After seizing the airport in the Libyan capital, the militia from the coastal city of Misrata called 24 August 2014 for the old General National Congress to be reinstated. It alleged the parliament elected in June was complicit in mysterious airstrikes on Misrati positions at the airport as its militiamen fought rival fighters from the mountainous region of Zintan for six weeks for control of the key facility. The new parliament, based in Tobruk, 1,600 kilometers east of Tripoli, branded the Misratis as terrorists, along with another group, Ansar al-Sharia, which controlled 80 percent of the eastern city of Benghazi.

War planes targeted Misurata positions in Tripoli and Islamist-held territory in Benghazi. Misurata forces blamed the air strikes on Egypt and the United Arab Emirates (UAE). US officials, speaking on condition of anonymity, told AFP on August 25 that UAE jets had launched two attacks in seven days on Misurata fighters using bases in Egypt. US officials told the New York Times that the UAE was the source of pilots, warplanes and aerial refueling planes while Egyptian bases were used to strike Tripoli. The UAE had not commented, while Cairo denied any involvement. The US officials told the paper that this was not the first case of the two countries joining forces against Libya. In the past few months, a Special Forces team based in Egypt destroyed an Islamist camp in Libya’s east. UAE personnel were also thought to have been involved.

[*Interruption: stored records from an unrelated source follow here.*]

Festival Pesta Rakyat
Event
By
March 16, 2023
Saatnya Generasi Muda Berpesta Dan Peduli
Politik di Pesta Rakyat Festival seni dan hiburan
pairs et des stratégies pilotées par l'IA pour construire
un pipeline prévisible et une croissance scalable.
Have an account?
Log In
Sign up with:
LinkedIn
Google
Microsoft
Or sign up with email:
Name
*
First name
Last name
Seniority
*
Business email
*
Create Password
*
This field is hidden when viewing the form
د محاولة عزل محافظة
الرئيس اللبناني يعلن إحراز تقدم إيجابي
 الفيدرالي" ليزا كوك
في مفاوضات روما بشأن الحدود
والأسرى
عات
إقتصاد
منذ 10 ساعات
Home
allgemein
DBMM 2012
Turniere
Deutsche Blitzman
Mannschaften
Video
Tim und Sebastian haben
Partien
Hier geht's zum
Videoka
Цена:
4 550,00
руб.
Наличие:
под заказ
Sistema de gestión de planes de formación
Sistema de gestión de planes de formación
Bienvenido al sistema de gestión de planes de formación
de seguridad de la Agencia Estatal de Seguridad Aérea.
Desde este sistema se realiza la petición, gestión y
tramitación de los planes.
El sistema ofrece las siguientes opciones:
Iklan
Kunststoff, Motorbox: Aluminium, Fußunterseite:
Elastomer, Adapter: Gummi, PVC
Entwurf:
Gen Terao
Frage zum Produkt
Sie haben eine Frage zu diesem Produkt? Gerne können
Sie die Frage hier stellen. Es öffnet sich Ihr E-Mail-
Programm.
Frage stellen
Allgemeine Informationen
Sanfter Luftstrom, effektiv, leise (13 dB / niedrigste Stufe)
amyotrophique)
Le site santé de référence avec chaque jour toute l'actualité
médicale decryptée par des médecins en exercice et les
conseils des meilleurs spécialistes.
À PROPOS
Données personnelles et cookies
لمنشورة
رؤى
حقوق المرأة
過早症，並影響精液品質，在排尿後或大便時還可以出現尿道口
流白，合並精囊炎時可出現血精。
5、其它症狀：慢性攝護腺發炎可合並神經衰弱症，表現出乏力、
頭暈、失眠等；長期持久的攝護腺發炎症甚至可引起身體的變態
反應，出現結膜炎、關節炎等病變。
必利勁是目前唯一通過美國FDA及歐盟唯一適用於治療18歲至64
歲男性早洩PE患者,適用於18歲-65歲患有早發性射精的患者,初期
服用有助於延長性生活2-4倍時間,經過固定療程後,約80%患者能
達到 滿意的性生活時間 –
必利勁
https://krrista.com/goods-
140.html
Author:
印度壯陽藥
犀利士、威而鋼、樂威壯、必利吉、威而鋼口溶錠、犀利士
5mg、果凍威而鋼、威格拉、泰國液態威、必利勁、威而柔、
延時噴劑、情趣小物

France called 09 September 2014 for international action to end the chaos in Libya, which is becoming a “terrorist hub”, according to Defence Minister Jean-Yves Le Drian. “We cannot allow ourselves more time before acting,” he said. “The situation is degrading daily. Chaos is setting in and threats are getting clearer. There are threats to the stability of the Sahel; threats to neighbouring countries, some of which we hold dear – I am thinking in particular of Tunisia. There are threats to Europeans.”

Operation Dignity mounted a renewed offensive in Benghazi in mid-October 2014. Hostilities continued unabated, with increasing reliance on snipers, mortar fire, skirmishes and ambushes.